City Councilmembers Announce Support for the “Rebuild America Act,” Point to the Need for Economic Boost for City’s Struggling Families

BALTIMORE – As concern grows over Baltimore’s declining population, city leaders urged Congress today to raise the federal minimum wage, pointing to the boost it would provide to Baltimore’s struggling residents and to the city’s recovering economy.

City Council President Bernard C. “Jack” Young joined Mayor Stephanie Rawlings-Blake, members of the Baltimore City Council, minimum wage workers, clergy, and community supporters to announce a plan to introduce a City Council resolution supporting the “Rebuild America Act,” which Democrats hope to bring to a vote in the U.S. House of Representatives next month.

The bill would raise the federal minimum wage 85 cents a year for three years, bringing it to nearly $10 by late 2014. The law would then adjust the minimum wage each year to keep pace with the rising cost of living. It would also raise the sub-minimum wage of $2.13 for tipped employees for the first time in more than 20 years.

“Too many of our neighbors are struggling to make ends meet on wages that have not kept up with the cost of rent, food or transportation,” Young said. “Too many jobs in Baltimore have been replaced by low-wage jobs. If we don’t raise wages soon for our lowest paid workers, it will mean more families leaving our city, more small businesses that depend on consumer spending shutting their doors for good, and more vacant homes in our communities. Our city can’t afford inaction on this issue.”

Baltimore was one of just three major U.S. cities, along with Detroit and Cleveland, to experience a population decline in the last census. During the exodus of working families between 2000 and 2010, the city lost on average eight residents a day, represented at the press conference by eight silhouettes flanking presenters as they spoke.

Baltimore’s dwindling population has paralleled the decline in good family-sustaining jobs in the once thriving regional shipping and manufacturing center. Currently, just 6 percent of all jobs in the city are in mid-wage manufacturing while over 90 percent are in the low-paying service sector. 

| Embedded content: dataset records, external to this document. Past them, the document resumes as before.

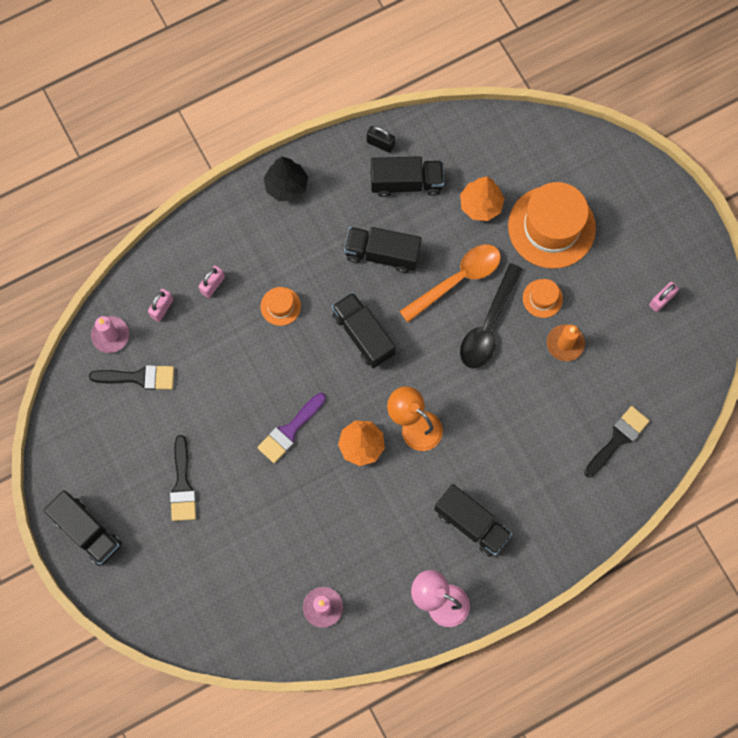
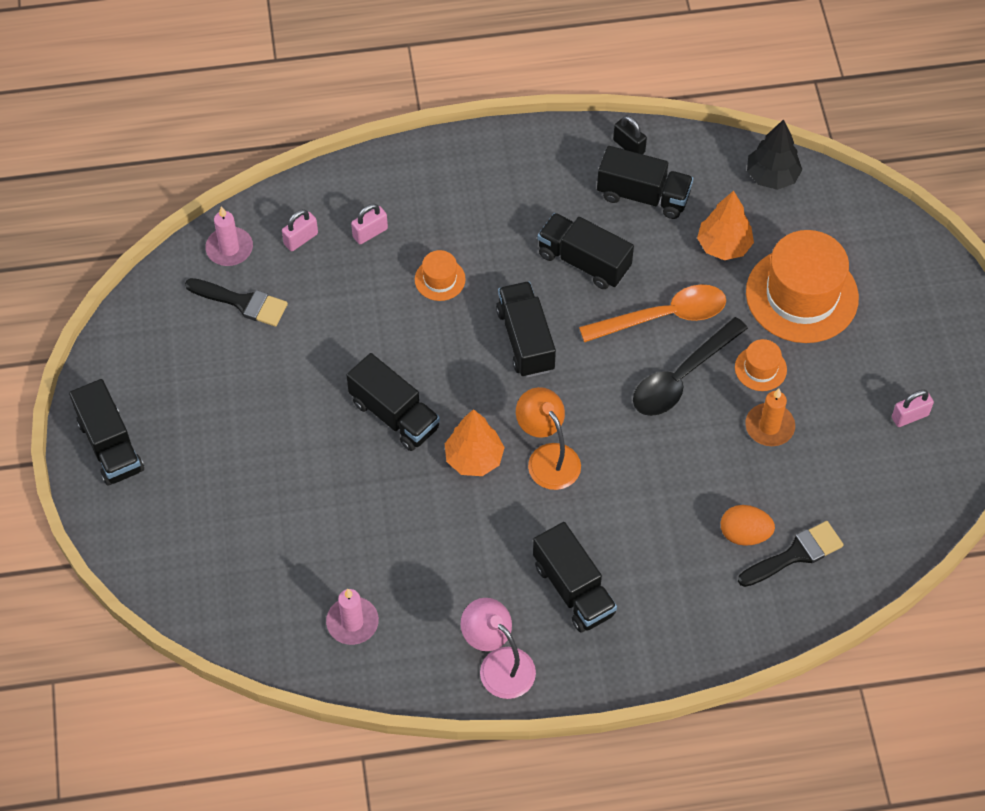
camera: 20 degrees right, 15 degrees down
black brush [170,435,196,521] -> none
purple brush [257,393,326,463] -> black truck [346,353,440,451]
black tree [264,157,308,201] -> black tree moved to [747,119,802,190]
none -> orange egg [721,505,775,546]

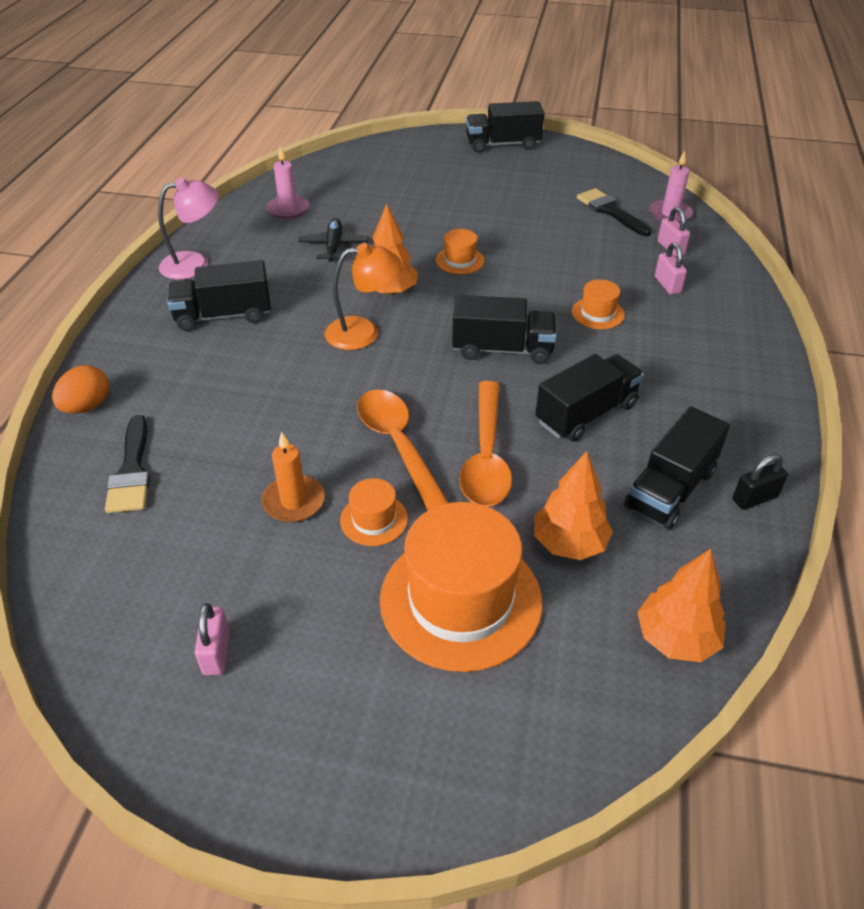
camera: 110 degrees right, 15 degrees down
black brush [185,278,288,327] -> black brush turned 105 degrees clockwise [577,188,652,236]
black truck [346,353,440,451] -> orange hat [436,229,484,274]
black spoon [633,317,748,416] -> orange spoon [357,389,449,510]
orange egg [721,505,775,546] -> orange egg moved to [52,365,109,413]
black tree [747,119,802,190] -> orange tree [637,549,726,662]
none -> black plane [299,218,368,262]

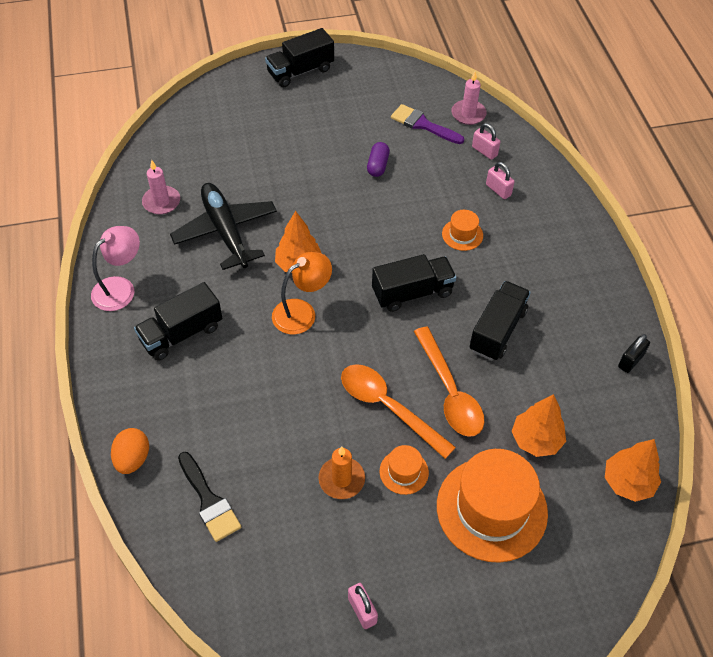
camera: 25 degrees left, 10 degrees up
black plane [299,218,368,262] -> black plane [170,183,277,270], size x1.79
orange hat [436,229,484,274] -> none
black brush [577,188,652,236] -> purple brush [391,104,464,144]
black truck [624,406,730,530] -> none
none -> purple capsule [367,142,390,177]

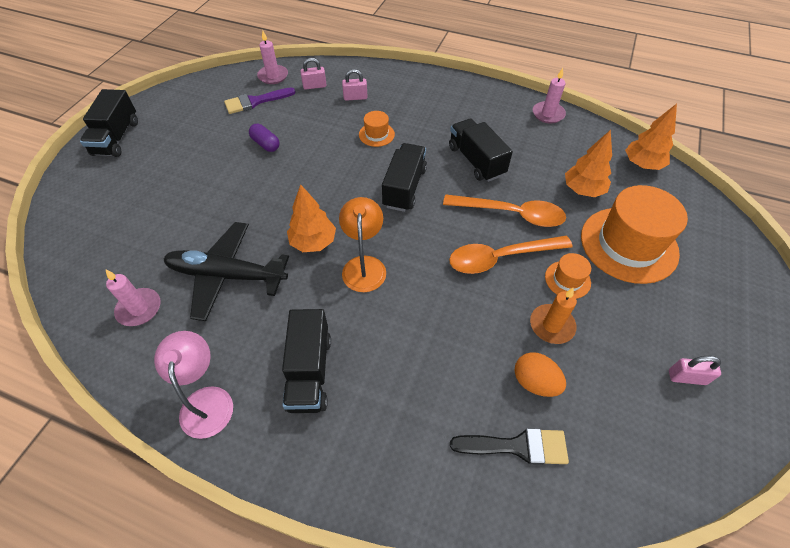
camera: 55 degrees left, 0 degrees up
orange egg [111,428,149,474] -> orange egg moved to [515,352,566,397]
black padlock [618,334,650,373] -> pink candle [533,68,566,123]

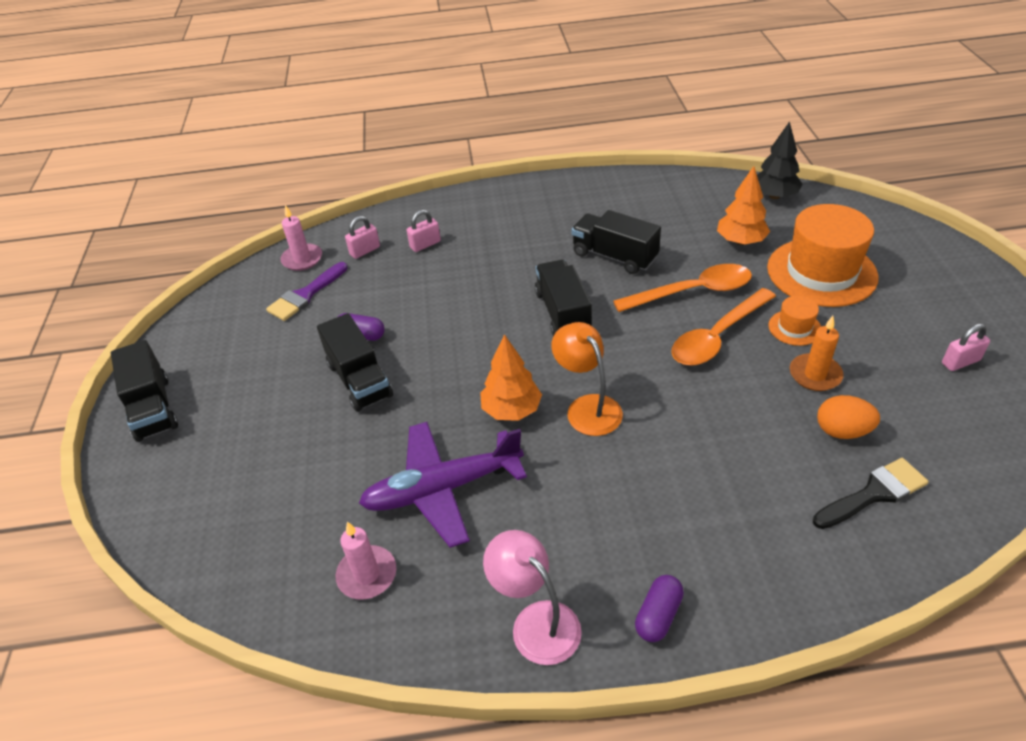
camera: 25 degrees left, 10 degrees down
black plane [163,222,289,321] -> purple plane [359,422,527,548]
black truck [282,309,331,413] -> black truck moved to [317,313,393,412]
orange hat [359,111,395,147] -> none
pink candle [533,68,566,123] -> none
orange tree [625,104,677,170] -> black tree [757,121,803,199]
none -> purple capsule [635,575,684,642]

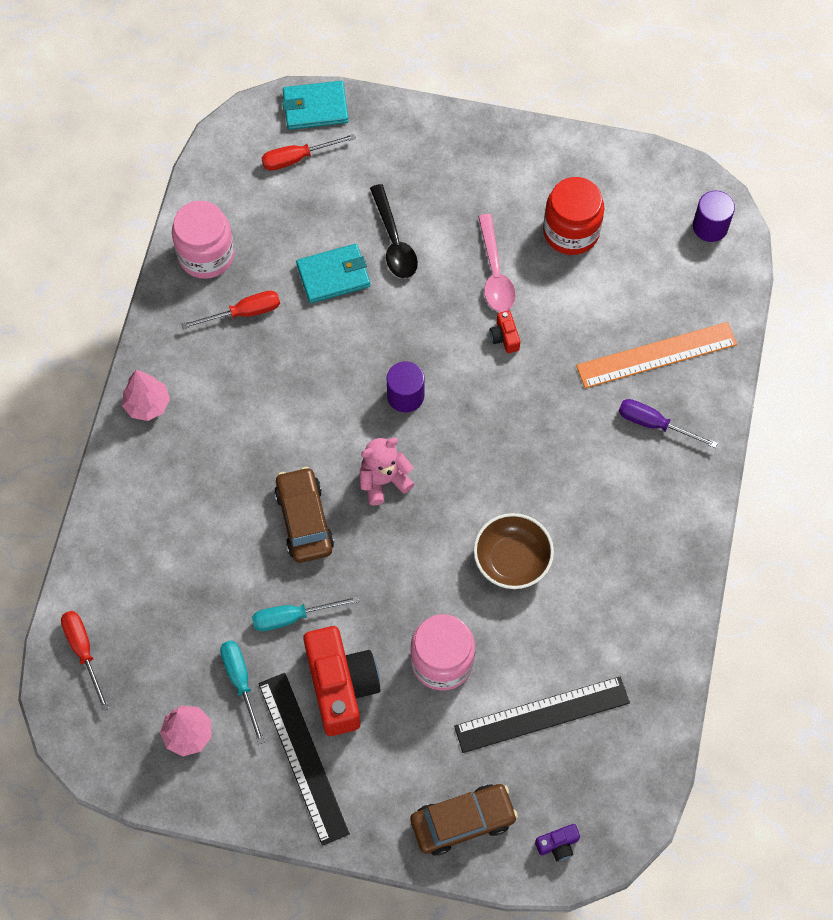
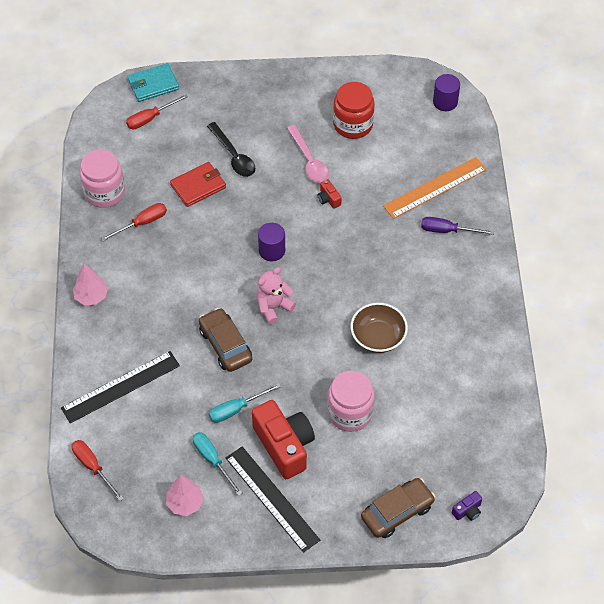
camera: 15 degrees left, 10 degrees down
turquoise wallet [296,244,370,303] -> red wallet [170,162,226,207]
black ruler [454,677,630,753] -> black ruler moved to [61,351,180,423]

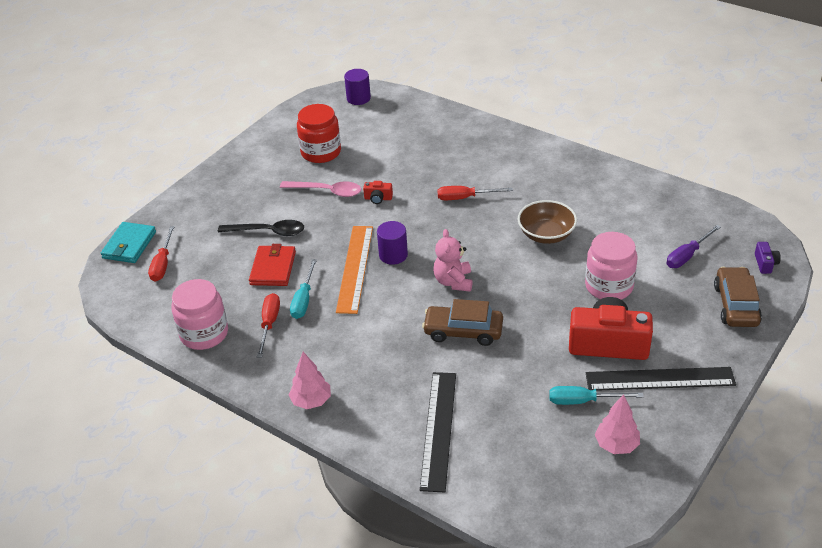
camera: 50 degrees left, 15 degrees down
red screwdriver [72,440,124,501] -> red screwdriver moved to [437,186,513,200]
turquoise screwdriver [209,383,281,423] -> turquoise screwdriver moved to [290,259,317,319]
orange ruler [383,157,487,219] -> orange ruler moved to [336,226,373,314]
purple screwdriver [421,217,494,235] -> purple screwdriver moved to [667,225,721,268]

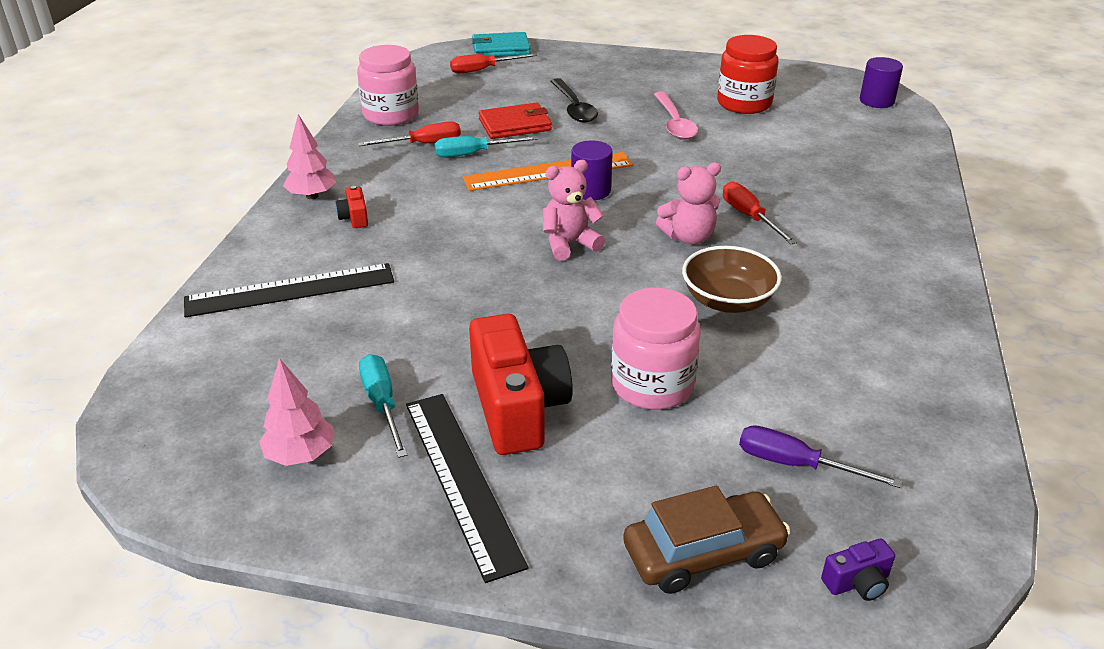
camera: 65 degrees right, 5 degrees down
red camera [363,181,393,204] -> red camera moved to [336,186,368,228]
brown car [422,299,503,346] -> none
none -> pink teddy bear [656,163,721,244]

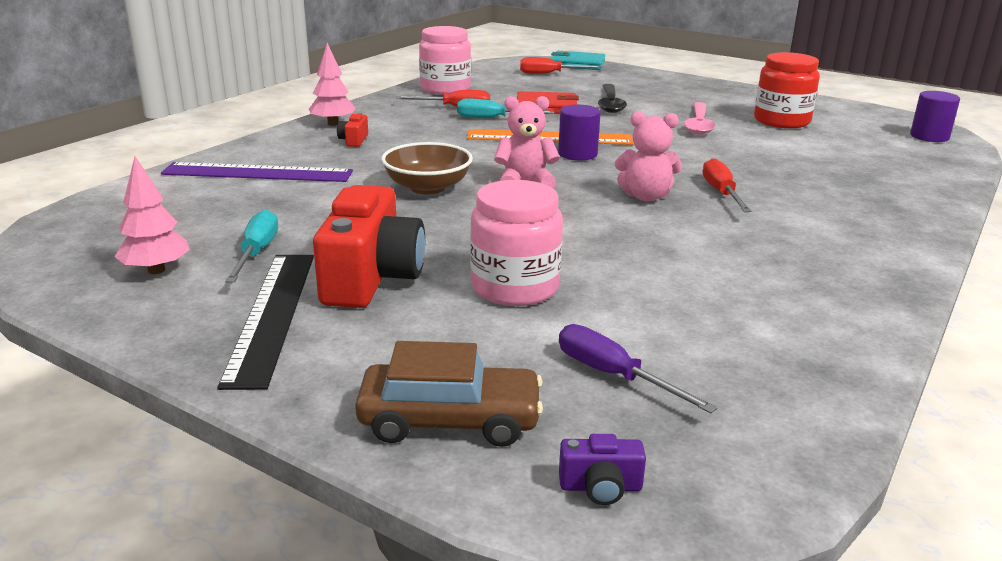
camera: 20 degrees right, 10 degrees down
black ruler [184,263,394,317] -> purple ruler [161,162,353,182]
brown bowl [682,246,782,313] -> brown bowl moved to [381,142,473,195]

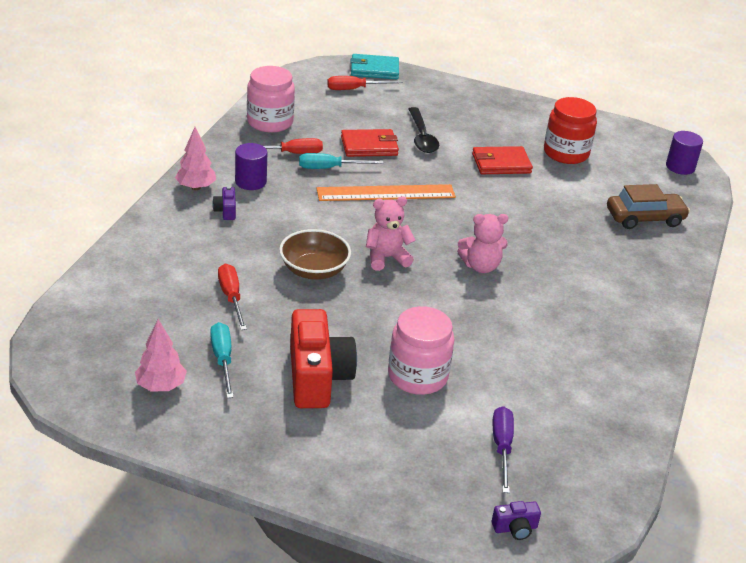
camera: 15 degrees left, 10 degrees up
purple ruler [161,162,353,182] -> none
black ruler [217,255,314,390] -> none
red camera [337,113,368,147] -> purple camera [212,186,236,220]
brown car [355,341,543,447] -> brown car moved to [607,184,690,229]
purple cylinder [558,105,601,160] -> purple cylinder moved to [235,143,267,190]
purple screwdriver [559,324,718,413] -> purple screwdriver turned 60 degrees clockwise [493,406,514,493]
pink spoon [684,102,716,135] -> red wallet [472,146,533,174]
red screwdriver [703,158,752,212] -> red screwdriver moved to [218,264,247,330]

Bruce Gross, a minimum wage worker who spoke at today’s press conference talked about the hardships he faces trying to support his family on $7.36 per hour.  “I’m trying to raise three kids and two nephews on minimum wage and it isn’t enough for even the basic necessities.  Raising the federal minimum wage could help end a huge struggle that families like mine face every day when we have to choose between paying bills and buying food or school supplies for our children.”

The wage increase would have a direct positive impact on the wages of 320,000 Marylanders and would generate $1 billion in new consumer spending in the state, according to Progressive Maryland.

Tuesday’s press conference is part of a national day of action by leaders, activists and community organizations in 30 cities across the country urging Congress to pass the “Rebuild America Act.”

Good Jobs Better Baltimore is a coalition of community organizations, unions and religious groups uniting to build an economy that works for everyone in our city.